REQUIRED WORK: Task for the records below: copy exactly from the first line on, stopping once the line with "Intelligence Community" is copied, and leave out the pictures.

Excerpts from a dataset:
━━━━

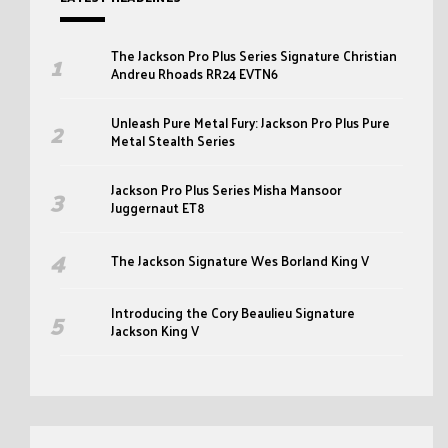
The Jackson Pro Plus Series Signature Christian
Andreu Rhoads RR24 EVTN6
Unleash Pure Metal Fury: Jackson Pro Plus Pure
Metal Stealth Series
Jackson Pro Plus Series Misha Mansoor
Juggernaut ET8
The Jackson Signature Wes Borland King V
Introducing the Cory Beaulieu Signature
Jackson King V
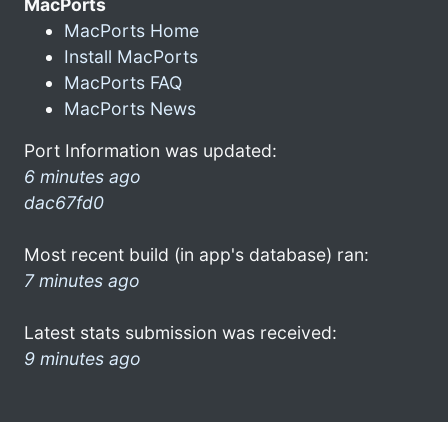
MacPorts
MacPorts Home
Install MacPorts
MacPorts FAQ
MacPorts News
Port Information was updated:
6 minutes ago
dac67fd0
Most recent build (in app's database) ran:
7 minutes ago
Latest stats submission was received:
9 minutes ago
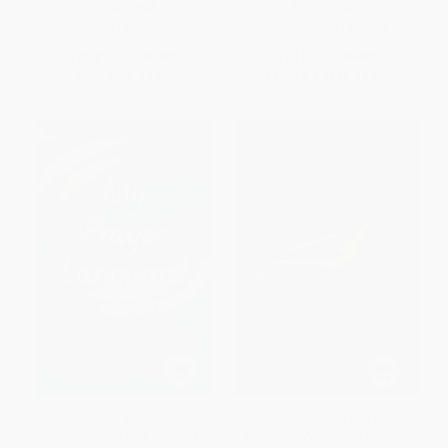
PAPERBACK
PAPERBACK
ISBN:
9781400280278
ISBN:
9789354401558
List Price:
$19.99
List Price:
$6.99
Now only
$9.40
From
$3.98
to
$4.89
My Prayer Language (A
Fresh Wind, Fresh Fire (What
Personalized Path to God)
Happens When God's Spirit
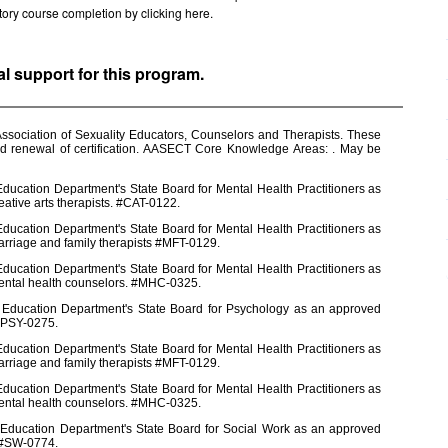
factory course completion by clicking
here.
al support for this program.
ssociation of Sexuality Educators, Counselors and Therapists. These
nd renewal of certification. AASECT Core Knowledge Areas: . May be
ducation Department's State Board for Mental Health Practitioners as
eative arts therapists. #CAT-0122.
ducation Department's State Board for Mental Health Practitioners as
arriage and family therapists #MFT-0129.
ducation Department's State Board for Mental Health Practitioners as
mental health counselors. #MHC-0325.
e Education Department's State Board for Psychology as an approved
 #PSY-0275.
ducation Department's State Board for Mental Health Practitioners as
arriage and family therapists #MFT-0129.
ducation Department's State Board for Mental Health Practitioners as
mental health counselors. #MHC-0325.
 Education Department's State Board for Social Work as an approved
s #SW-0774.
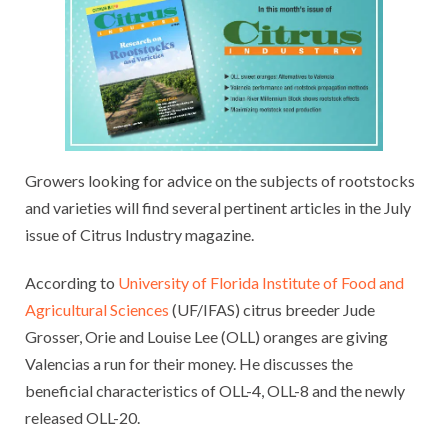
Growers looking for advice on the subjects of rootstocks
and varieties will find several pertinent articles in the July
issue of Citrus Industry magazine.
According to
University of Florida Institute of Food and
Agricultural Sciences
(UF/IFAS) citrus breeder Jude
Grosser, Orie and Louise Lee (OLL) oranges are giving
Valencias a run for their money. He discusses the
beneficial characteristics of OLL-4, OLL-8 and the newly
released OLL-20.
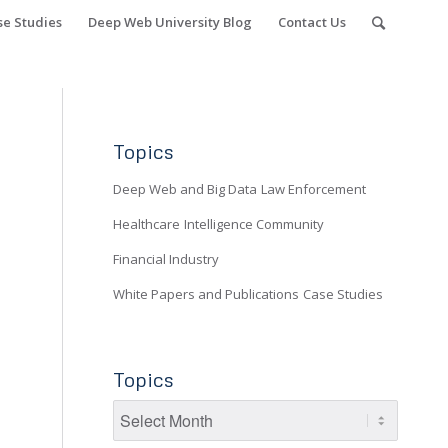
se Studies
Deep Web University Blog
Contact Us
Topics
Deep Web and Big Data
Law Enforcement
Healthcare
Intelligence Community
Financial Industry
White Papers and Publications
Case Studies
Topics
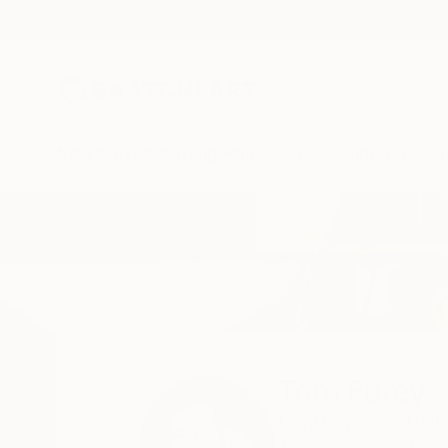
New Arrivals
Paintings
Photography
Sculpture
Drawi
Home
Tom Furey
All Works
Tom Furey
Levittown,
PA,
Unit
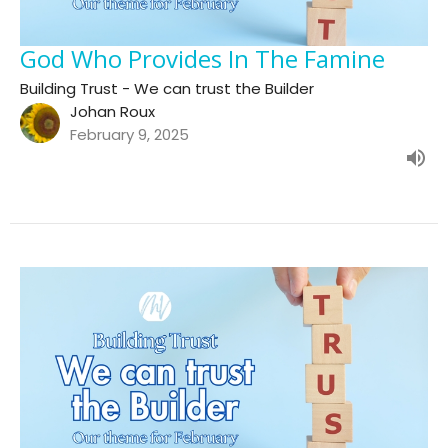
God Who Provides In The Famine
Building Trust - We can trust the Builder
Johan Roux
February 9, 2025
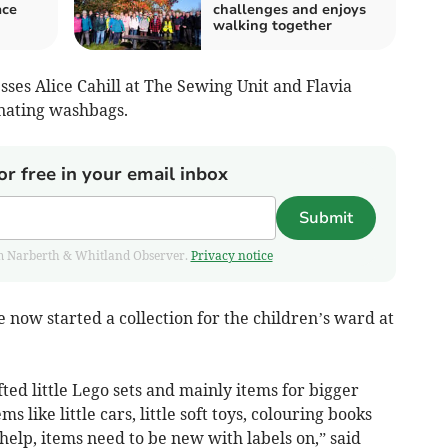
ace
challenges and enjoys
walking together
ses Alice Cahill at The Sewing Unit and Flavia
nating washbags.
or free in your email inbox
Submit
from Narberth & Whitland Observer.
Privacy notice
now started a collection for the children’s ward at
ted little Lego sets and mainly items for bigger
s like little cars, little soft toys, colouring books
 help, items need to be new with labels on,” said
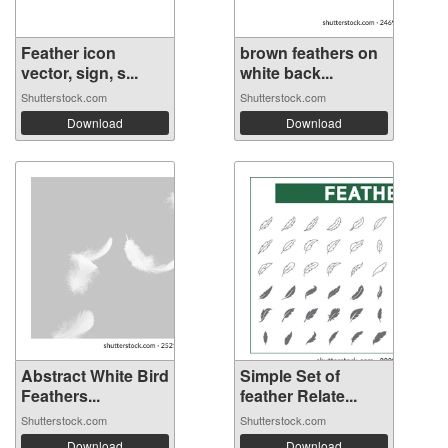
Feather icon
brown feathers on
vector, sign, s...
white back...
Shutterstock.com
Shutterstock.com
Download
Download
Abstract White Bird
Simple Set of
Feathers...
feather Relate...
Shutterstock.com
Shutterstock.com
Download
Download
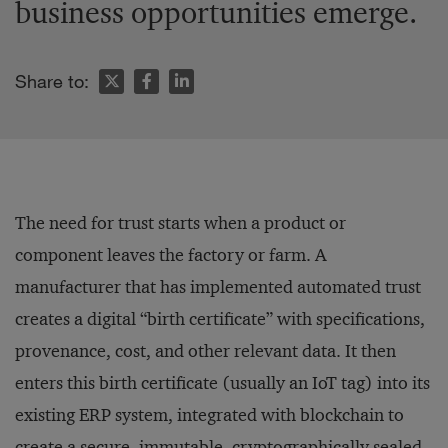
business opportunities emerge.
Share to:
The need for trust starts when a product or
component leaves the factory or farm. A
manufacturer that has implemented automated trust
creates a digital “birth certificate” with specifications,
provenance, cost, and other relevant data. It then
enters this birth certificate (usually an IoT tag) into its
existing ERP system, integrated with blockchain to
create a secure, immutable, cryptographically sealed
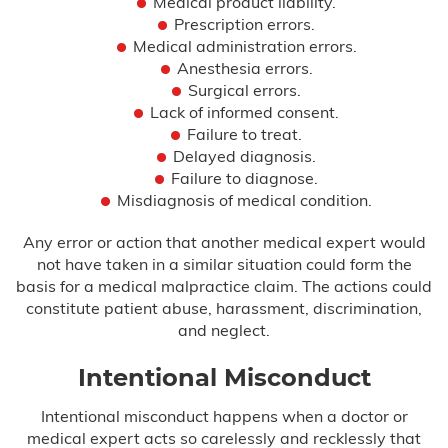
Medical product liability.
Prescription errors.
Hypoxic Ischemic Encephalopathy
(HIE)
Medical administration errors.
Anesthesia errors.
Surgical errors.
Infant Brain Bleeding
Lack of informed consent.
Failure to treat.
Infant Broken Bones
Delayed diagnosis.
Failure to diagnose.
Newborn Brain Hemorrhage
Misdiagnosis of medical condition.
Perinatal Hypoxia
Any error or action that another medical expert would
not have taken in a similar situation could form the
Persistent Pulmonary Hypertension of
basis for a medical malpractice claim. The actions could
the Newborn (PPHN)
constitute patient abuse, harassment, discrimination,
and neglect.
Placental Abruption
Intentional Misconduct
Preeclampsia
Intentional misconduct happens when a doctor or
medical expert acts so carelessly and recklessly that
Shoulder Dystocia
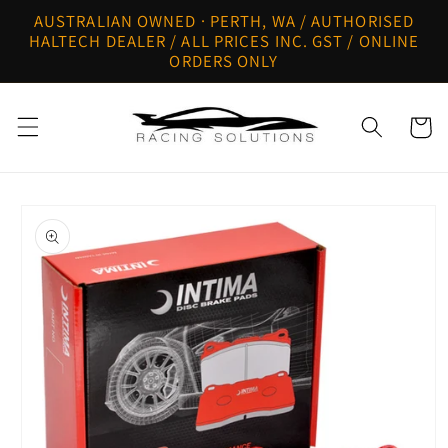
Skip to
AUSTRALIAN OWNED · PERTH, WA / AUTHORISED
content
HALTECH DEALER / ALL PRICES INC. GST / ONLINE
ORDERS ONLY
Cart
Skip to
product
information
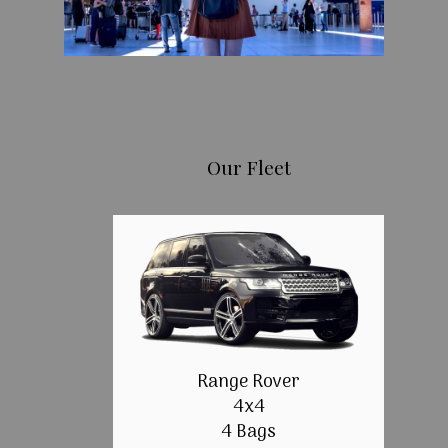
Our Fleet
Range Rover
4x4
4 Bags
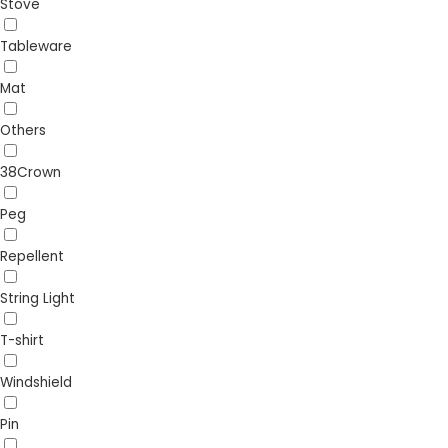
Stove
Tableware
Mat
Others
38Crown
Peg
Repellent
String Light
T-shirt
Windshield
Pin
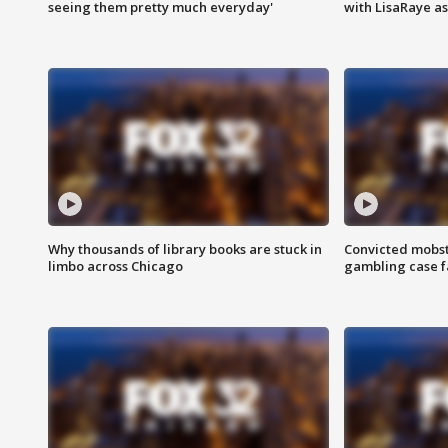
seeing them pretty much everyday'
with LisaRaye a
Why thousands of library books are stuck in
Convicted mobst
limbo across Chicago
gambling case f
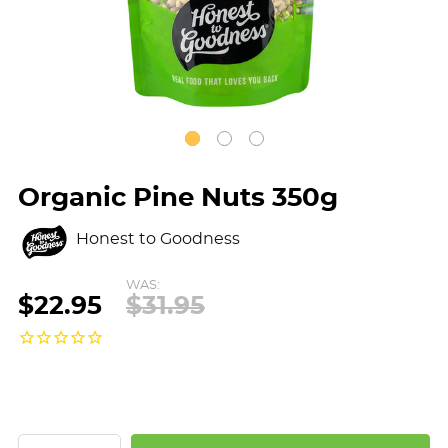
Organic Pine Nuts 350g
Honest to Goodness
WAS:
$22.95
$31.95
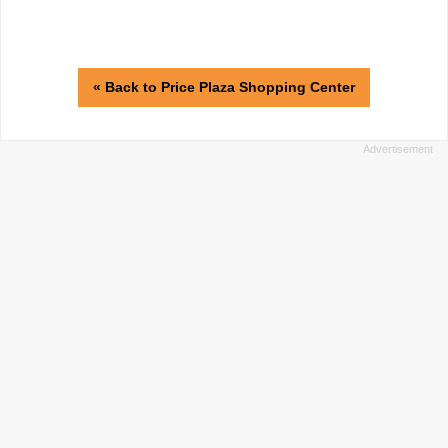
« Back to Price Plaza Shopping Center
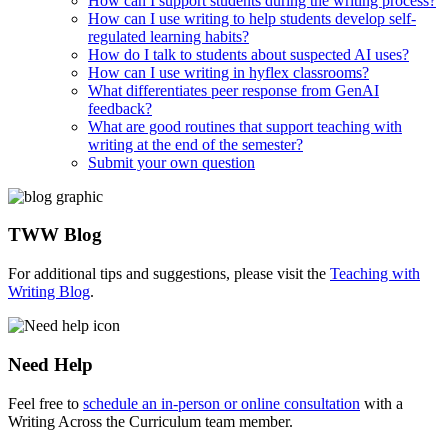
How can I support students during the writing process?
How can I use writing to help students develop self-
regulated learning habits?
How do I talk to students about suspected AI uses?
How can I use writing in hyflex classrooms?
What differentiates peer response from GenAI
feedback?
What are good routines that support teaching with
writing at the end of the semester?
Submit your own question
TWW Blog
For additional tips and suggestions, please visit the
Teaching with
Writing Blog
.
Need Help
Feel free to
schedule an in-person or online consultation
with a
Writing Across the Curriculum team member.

━━━━

REPLY:
The Jackson Pro Plus Series Signature Christian
Andreu Rhoads RR24 EVTN6
Unleash Pure Metal Fury: Jackson Pro Plus Pure
Metal Stealth Series
Jackson Pro Plus Series Misha Mansoor
Juggernaut ET8
The Jackson Signature Wes Borland King V
Introducing the Cory Beaulieu Signature
Jackson King V
MacPorts
MacPorts Home
Install MacPorts
MacPorts FAQ
MacPorts News
Port Information was updated:
6 minutes ago
dac67fd0
Most recent build (in app's database) ran:
7 minutes ago
Latest stats submission was received:
9 minutes ago
PAPERBACK
PAPERBACK
ISBN:
9781400280278
ISBN:
9789354401558
List Price:
$19.99
List Price:
$6.99
Now only
$9.40
From
$3.98
to
$4.89
My Prayer Language (A
Fresh Wind, Fresh Fire (What
Personalized Path to God)
Happens When God's Spirit
factory course completion by clicking
here.
al support for this program.
ssociation of Sexuality Educators, Counselors and Therapists. These
nd renewal of certification. AASECT Core Knowledge Areas: . May be
ducation Department's State Board for Mental Health Practitioners as
eative arts therapists. #CAT-0122.
ducation Department's State Board for Mental Health Practitioners as
arriage and family therapists #MFT-0129.
ducation Department's State Board for Mental Health Practitioners as
mental health counselors. #MHC-0325.
e Education Department's State Board for Psychology as an approved
 #PSY-0275.
ducation Department's State Board for Mental Health Practitioners as
arriage and family therapists #MFT-0129.
ducation Department's State Board for Mental Health Practitioners as
mental health counselors. #MHC-0325.
 Education Department's State Board for Social Work as an approved
s #SW-0774.
Growers looking for advice on the subjects of rootstocks
and varieties will find several pertinent articles in the July
issue of Citrus Industry magazine.
According to
University of Florida Institute of Food and
Agricultural Sciences
(UF/IFAS) citrus breeder Jude
Grosser, Orie and Louise Lee (OLL) oranges are giving
Valencias a run for their money. He discusses the
beneficial characteristics of OLL-4, OLL-8 and the newly
released OLL-20.
se Studies
Deep Web University Blog
Contact Us
Topics
Deep Web and Big Data
Law Enforcement
Healthcare
Intelligence Community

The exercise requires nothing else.